Aufgabe 1:
Beantworten Sie anhand des Theaterberichts über die Burgbühne Neuravensburg die folgenden Fragen jeweils knapp:
(a) Unter welchem Titel wurde das Stück 1915 veröffentlicht?
(b) Nach wie vielen Ehejahren will Elisabeth Winkler das Wort „Schätzle“ nicht mehr hören?
(c) Welche Zeitung liest Friedrich Winkler laut dem Bericht am Abend?
Aufgabe 2: Führen Sie den Theaterbericht über „Der Mustergatte“ an der Burgbühne Neuravensburg im gleichen Ton fort, und zwar im Anschluss an seinen letzten Satz.

**** Ausgangstext ****

Wie aus einem lahmen Typen ein lustvoller Pascha wird
Burgbühne Neuravensburg spielt „Der Mustergatte“– Jetzt war Premiere
NEURAVENSBURG - Obwohl das Theaterstück bereits 1915 unter dem Namen „Fair and Warmer“des amerikanischen Lustspielautors Avery Hopwood veröffentlicht wurde und
Heinz Rühmann im Juli 1937 gedrehten Film schon den „Mustergatten“gab, hat die Geschichte nichts von ihrem Reiz verloren.
Zumal Regisseur German Bader den Stoff nach einer Aufführung der Wiener Kammerspiele für die Burgbühne
Neuravensburg neu bearbeitete. Der ideale Gatte ist treu und zuverlässig, raucht und trinkt nicht, ist pünktlich und ordentlich? „Nein!“, findet Elisabeth Winkler, von Maria Schmehl mit der bekannten Leidenschaft für temperamentvolle Rollen ausgestattet. Und dass ihr Mann Friedrich sie bei jeder Gelegenheit „Schätzle“nennt, will sie nach zehn Ehejahren erst recht nicht mehr hören. Sie langweilt sich und fordert die Scheidung. Friedrich Winkler (Wolfgang Roth), dieser gutmütige und prinzipientreue Landwirt, versteht die Welt nicht mehr. Ihm hat bislang sein gemütliches Heim, sein Sofa am Abend und das Lesen der Schwäbischen Zeitung genügt. Doch die Liebe? Die scheint bei ihr verflogen.

**** Datenteil ****

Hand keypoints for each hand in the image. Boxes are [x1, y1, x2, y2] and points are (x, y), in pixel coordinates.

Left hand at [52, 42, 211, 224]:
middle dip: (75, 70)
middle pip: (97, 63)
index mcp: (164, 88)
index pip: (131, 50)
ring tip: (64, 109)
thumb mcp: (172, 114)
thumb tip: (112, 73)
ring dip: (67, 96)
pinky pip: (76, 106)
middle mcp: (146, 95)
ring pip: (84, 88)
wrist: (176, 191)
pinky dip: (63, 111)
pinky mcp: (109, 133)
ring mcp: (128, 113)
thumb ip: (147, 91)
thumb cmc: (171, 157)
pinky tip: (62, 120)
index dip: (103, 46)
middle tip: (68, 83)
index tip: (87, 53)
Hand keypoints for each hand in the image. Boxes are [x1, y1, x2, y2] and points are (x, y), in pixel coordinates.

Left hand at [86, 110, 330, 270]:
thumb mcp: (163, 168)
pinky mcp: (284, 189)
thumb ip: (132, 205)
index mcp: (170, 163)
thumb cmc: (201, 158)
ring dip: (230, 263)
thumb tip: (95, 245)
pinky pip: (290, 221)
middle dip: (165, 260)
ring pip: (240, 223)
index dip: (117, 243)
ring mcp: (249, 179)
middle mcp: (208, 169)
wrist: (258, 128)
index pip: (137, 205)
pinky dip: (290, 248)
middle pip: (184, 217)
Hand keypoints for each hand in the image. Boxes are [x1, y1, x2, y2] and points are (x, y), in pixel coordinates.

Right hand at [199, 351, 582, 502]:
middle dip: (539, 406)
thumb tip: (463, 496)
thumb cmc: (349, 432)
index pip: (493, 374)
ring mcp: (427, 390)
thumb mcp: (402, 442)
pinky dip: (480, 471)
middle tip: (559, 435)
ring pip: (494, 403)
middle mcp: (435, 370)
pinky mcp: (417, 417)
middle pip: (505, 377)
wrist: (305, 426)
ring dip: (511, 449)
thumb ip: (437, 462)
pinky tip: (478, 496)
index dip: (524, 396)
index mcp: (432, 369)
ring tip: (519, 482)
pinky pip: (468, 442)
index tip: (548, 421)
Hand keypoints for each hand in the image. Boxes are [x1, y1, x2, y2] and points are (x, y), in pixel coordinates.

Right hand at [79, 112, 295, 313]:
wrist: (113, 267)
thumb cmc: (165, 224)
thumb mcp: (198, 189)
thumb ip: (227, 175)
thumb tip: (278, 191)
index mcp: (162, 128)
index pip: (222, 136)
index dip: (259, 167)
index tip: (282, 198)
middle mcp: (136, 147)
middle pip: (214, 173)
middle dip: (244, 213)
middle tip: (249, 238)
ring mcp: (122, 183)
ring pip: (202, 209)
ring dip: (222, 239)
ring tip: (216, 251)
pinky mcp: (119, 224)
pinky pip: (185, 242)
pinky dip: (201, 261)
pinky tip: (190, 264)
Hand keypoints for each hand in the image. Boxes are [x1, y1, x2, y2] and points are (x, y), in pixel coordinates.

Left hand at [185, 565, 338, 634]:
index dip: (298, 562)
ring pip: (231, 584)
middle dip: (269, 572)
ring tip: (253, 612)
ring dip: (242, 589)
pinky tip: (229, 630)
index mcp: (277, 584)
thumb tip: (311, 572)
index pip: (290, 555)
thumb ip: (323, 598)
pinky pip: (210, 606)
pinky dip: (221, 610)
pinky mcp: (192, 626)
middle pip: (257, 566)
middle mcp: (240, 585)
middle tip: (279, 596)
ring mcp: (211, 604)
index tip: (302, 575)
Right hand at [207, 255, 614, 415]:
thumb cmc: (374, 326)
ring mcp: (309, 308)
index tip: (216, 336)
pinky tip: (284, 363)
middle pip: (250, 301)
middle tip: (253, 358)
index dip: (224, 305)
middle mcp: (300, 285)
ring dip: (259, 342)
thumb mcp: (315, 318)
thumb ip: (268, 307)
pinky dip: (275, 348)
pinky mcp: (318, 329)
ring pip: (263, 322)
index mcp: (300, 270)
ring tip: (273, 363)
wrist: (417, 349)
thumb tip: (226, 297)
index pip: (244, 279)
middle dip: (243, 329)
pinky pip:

****

Antwortbereich 1:
(a) „Fair and Warmer“
(b) Nach zehn Ehejahren
(c) Die Schwäbische Zeitung

Antwortbereich 2:
Nun ist guter Rat teuer. Dieser kommt alsbald in Gestalt seines Nachbarn und Freundes Robert Steiner. Hier ist es Bruno Wahrbichler, der schon an anderer Stelle sein Talent
für die Schauspielkunst bewiesen hat. Der selbsternannte Frauenheld sieht die einzige Chance, um Friedrich auf den „rechten Weg“zu bringen, indem er ihn zu einem amourösen Abenteuer verleitet. Dass Elisabeths Jugendschwarm John Taylor – Michael Schlingmann gibt diesen smarten Typen – gerade ins Haus schneit und sie mit zu den Bregenzer Festspielen nimmt, leistet der Umsetzung des vorgeschlagenen Planes Vorschub.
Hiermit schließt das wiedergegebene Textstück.